Lots of singing
I have this little plastic tube in my throat, a trach, so I don’t talk. I haven’t spoken a word in, like, three and a half-ish years. You CAN talk with a trach, but the method doesn’t work for everyone, it didn’t for me, lots of choking and what-not. The last sentence that stumbled out of my mouth was, “I love everything about you.” To which it was replied, “I don’t love everything about you.” After that, the choking quit being worth the talking. I met someone else worth the choking and the talking, someone worth absolutely anything. I wanted to say just, something, some little thing I always wanted to say with the voice in my head, but I didn’t get to, and she’d probably reply similarly to the last time I bothered saying something out loud. So, yes, I don’t talk. Most readers know this, but it’s always good to do a little re-capping.

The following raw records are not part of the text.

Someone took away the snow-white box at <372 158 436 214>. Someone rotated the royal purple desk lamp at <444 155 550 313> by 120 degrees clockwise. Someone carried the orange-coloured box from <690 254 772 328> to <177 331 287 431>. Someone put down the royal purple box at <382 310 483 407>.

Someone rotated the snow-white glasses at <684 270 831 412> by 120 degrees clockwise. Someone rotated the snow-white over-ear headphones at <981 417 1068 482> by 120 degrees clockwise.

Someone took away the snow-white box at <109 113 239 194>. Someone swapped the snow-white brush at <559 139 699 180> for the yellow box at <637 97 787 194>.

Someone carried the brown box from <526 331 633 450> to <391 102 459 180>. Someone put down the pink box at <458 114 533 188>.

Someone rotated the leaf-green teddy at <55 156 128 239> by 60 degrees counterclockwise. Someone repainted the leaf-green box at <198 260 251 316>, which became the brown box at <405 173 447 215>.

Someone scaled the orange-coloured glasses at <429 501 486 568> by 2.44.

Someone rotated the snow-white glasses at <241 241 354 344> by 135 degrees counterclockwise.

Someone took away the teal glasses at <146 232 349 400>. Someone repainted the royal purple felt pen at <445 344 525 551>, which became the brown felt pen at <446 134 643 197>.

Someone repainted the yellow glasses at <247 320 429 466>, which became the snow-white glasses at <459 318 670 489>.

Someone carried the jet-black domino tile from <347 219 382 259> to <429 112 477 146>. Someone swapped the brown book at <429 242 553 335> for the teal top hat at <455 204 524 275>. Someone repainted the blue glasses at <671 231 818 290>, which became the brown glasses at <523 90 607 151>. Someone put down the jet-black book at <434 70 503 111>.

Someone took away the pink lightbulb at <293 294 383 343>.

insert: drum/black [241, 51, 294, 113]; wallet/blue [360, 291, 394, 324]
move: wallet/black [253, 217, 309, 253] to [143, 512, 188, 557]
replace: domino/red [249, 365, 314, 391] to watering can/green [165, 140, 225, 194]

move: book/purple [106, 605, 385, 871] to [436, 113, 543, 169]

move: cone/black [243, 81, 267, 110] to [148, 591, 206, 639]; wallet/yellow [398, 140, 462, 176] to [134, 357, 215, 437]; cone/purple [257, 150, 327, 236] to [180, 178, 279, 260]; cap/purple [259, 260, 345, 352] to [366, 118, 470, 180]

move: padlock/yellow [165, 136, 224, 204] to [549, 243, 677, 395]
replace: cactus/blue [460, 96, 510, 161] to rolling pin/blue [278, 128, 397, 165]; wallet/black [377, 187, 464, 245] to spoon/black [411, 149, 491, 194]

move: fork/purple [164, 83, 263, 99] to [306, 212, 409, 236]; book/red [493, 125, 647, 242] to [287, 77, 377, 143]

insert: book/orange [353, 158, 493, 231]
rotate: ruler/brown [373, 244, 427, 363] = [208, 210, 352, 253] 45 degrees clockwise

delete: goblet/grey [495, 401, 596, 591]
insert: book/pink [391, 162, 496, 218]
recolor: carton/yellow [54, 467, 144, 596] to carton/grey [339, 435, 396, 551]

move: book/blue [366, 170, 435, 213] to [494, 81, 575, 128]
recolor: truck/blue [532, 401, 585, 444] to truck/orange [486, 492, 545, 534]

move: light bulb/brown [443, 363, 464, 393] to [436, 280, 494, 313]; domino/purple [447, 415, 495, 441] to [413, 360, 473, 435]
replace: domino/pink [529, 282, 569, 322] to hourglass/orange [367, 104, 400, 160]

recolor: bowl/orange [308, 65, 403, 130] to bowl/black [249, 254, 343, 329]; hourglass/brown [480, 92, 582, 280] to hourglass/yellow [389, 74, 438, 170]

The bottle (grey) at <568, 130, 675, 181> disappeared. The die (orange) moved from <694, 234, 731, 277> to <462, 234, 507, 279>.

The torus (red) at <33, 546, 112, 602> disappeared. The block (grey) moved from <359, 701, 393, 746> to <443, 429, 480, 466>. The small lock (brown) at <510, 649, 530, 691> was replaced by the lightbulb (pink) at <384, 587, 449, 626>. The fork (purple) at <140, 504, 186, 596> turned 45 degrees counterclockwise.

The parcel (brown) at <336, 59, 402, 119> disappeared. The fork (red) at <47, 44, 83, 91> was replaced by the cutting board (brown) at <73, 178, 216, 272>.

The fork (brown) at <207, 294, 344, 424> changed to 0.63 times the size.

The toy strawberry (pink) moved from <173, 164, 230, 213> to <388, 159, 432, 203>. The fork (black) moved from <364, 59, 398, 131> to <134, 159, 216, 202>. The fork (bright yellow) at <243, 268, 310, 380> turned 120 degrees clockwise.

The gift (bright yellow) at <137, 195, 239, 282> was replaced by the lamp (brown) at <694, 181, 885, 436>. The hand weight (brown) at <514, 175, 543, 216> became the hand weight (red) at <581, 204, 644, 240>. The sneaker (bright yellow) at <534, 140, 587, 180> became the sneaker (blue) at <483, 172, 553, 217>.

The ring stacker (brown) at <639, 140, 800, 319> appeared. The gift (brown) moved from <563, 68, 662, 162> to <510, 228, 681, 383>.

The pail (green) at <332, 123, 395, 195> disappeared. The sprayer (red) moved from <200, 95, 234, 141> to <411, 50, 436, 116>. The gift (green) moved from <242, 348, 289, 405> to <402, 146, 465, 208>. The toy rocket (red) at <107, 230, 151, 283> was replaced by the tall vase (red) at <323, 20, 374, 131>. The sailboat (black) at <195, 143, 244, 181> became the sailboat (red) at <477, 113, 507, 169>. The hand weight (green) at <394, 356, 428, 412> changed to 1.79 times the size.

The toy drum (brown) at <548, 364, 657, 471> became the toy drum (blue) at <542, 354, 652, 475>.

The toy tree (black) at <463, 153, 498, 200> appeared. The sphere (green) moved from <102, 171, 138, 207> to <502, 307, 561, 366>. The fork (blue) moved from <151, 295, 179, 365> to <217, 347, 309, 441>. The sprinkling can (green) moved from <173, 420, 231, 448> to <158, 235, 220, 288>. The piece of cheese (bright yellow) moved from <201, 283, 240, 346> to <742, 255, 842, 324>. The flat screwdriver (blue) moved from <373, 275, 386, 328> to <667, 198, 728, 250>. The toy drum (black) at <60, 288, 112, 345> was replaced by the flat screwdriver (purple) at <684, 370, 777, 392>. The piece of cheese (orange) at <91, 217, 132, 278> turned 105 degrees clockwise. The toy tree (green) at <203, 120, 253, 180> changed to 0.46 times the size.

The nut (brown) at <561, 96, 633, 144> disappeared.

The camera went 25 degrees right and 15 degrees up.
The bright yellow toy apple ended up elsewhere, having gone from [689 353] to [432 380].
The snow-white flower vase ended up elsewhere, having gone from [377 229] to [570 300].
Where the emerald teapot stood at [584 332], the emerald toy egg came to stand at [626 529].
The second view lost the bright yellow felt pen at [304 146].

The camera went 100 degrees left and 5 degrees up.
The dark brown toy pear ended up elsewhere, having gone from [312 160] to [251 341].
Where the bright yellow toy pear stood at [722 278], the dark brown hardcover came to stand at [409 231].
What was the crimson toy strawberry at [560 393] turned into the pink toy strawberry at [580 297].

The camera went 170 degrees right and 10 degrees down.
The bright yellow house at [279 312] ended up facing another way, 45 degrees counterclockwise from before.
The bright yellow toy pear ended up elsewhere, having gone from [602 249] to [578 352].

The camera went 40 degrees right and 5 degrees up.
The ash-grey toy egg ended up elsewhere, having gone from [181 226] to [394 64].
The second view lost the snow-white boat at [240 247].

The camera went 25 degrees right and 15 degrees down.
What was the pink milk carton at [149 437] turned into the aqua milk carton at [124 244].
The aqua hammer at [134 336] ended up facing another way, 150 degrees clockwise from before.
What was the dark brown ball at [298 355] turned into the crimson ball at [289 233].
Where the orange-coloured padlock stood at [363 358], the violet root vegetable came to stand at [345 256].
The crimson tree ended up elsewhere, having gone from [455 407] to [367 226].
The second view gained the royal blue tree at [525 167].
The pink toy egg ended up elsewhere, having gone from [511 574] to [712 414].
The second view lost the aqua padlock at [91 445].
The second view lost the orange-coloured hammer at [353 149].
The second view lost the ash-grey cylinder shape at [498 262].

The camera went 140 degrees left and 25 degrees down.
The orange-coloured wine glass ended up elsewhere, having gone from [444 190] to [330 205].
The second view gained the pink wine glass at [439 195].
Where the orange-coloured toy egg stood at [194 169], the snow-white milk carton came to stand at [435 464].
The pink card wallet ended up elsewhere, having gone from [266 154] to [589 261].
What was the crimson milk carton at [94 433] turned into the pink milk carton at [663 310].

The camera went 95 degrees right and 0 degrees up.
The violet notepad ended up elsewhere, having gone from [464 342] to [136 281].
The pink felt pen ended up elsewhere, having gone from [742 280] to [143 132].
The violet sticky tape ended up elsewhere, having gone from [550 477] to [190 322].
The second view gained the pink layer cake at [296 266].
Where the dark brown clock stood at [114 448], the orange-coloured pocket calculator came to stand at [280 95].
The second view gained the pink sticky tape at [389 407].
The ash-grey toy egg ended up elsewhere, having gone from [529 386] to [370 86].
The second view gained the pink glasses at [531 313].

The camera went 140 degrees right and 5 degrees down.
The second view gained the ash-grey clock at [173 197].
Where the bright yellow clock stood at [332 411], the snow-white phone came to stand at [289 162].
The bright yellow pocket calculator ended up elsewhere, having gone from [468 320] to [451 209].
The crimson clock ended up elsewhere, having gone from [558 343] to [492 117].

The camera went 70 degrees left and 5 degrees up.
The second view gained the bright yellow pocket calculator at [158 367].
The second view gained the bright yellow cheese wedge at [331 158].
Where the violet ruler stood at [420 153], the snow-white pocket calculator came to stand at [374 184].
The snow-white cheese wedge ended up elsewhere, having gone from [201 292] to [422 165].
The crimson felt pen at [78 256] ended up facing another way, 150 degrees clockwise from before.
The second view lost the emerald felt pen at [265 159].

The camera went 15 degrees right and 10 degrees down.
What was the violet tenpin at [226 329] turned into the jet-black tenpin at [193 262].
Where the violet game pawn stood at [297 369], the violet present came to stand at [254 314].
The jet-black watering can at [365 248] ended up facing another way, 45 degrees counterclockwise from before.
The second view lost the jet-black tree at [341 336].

Anyways, back when I did talk, I liked to sing. I sounded like shit, but I liked singing along with Kurt, Elliott, Aimee. I’m told I at least sang on key. Now, I still sing, just, no sound gets past my lips. This has actually created an odd habit, Since I don’t make any sound, I’ve come to feel like I can sing whenever around whoever, in the car, at concerts, getting wheeled into various operating rooms with my iPod Nano, I’m singing like crazy. I probably look crazy, but it really does help to take my mind off things, getting completely lost in the music. Last night I turned my surround sound really loud and sang at the top of my non-voice. I wanted to not think, I wanted to be wrapped in music, lyrics. Really, I wanted to crush a bottle of Percocet into a glass of vodka, with lime, drink that and see if I woke up someplace better, but settled for screaming along with Nirvana’s Live at Reading concert. Just closed my eyes and screamed soundless screams, trying to make the world go away.